Why do you say that the Pope/Church is in error?
Because the Bible/Church teaching contradicts them.
But how do we know that you interpret correctly? 
Because that’s what it says. 
But what about others who interpret it differently and say you’re in error?
They’re in error.
Why are they in error?
Because the Bible/Church teaching contradicts them*.

But it’s precisely their own interpretation that they have to prove is correct, and that is precisely what they don’t answer. The fact is, when someone tries to argue their own interpretation, we have to see if it squares with what the Church teaches—under the leadership of the Pope and the bishops in communion with him—before we accept it.

This has always been the criterion for discerning what is authentic vs. what is counterfeit. When the Church teaches, whether ex cathedra or from the ordinary magisterium, we are bound to accept it. If one will not, they should remember that refusing obedience is a schismatic act (see canon 751).

The mentioning of bad Popes and heretical bishops throughout history are a fallacy of false analogy. Those bishops who fell into heresy or schism acted in opposition to the Popes, not in concert. We have never had a Pope who was a manifest heretic. The history of the Papacy gives us three categories of bad Popes: 
  1. Those who were morally or intellectually bad but did not teach#.
  2. Those who were suspected of privately holding error but did not teach@.
  3. Those who were derelict or incompetent in their administration, but did not teach§.
But, when it comes to the current attacks on Popes and Councils, the accusations are about teaching, not private behavior, private error, or failure to act.
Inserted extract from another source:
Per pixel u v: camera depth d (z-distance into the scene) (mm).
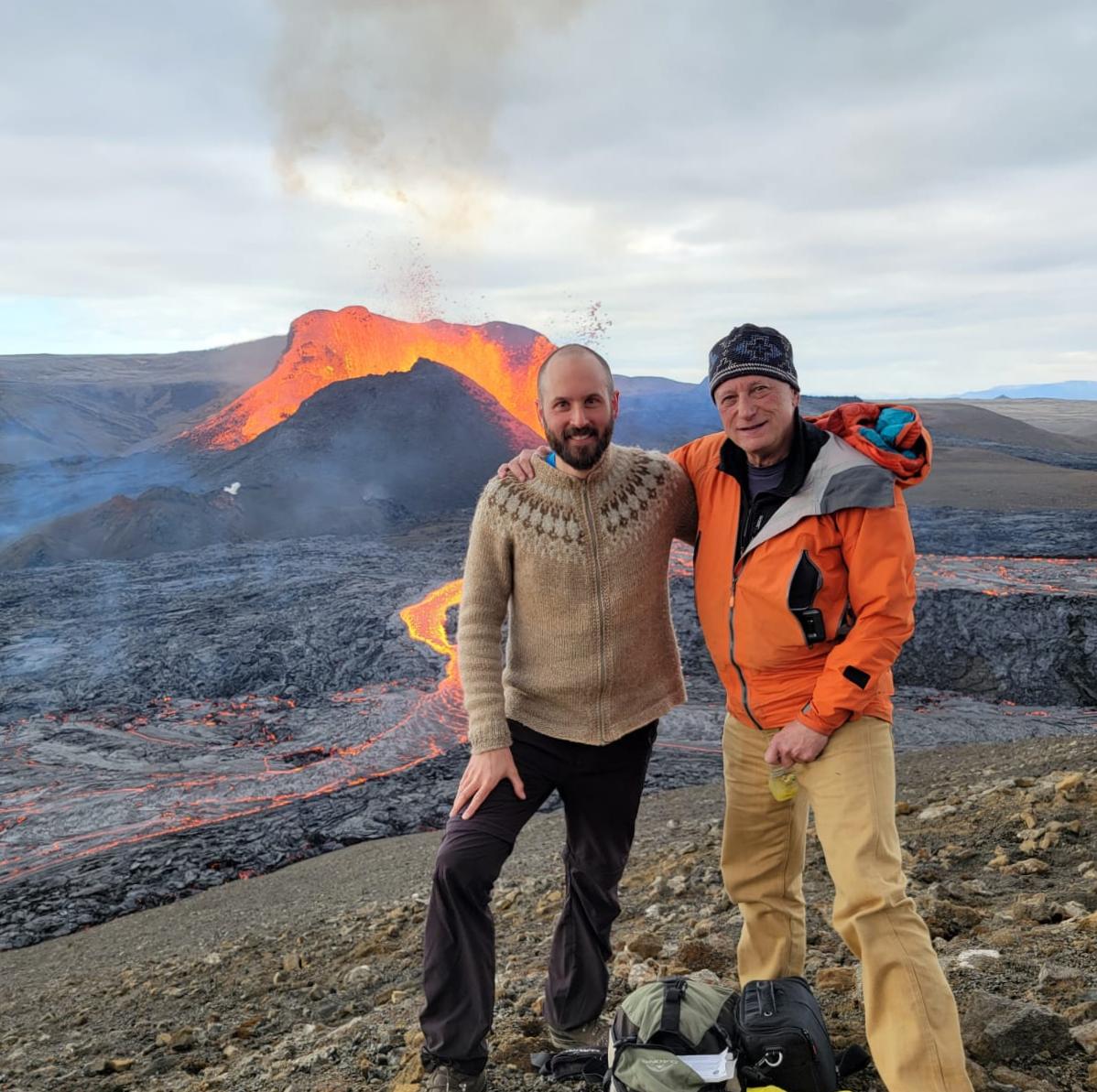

Laudato Si and Amoris Laetitia are Papal teachings. Vatican II is an Ecumenical Council. They, not individuals (even clergy), make binding interpretation.

This has always been understood: even when there were Saints who challenged the moral or administrative faults of Popes, they were always respectful of the teachings of the Popes, giving obedience when he taught. But now, we see people claiming to be faithful Catholics but refusing obedience out of the belief that the Pope and bishops in communion with him are the ones spreading error or causing confusion. That is the accusation made by every heretical and schismatic group that emerged throughout Church history.

They might sincerely think that their rebellion is faithful. But they are blind in doing so. They are pressing forward blindly, confusing their interpretation for what actually is true. If one would follow them, that person would be the blind being led by the blind.

______________

(With thanks to Mike Lewis for suggested edits)

(*) This is also what reading Luther or Calvin feels like.
(#) We would include Popes like Benedict IX and John XII here.
(@) We might put John XXII here.
(§) We might include Honorius I here. He was not condemned (posthumously) for holding error—scholars disagree on that. He was condemned for failing to take actions against it. It should be noted that the Pope at the time of the Council’s condemnation rejected that canon, so it seems to have no validity.
(€) The criticism by St. Catherine of Sienna was about the Pope not being in Rome and the moral decay in a Rome that came from that fact.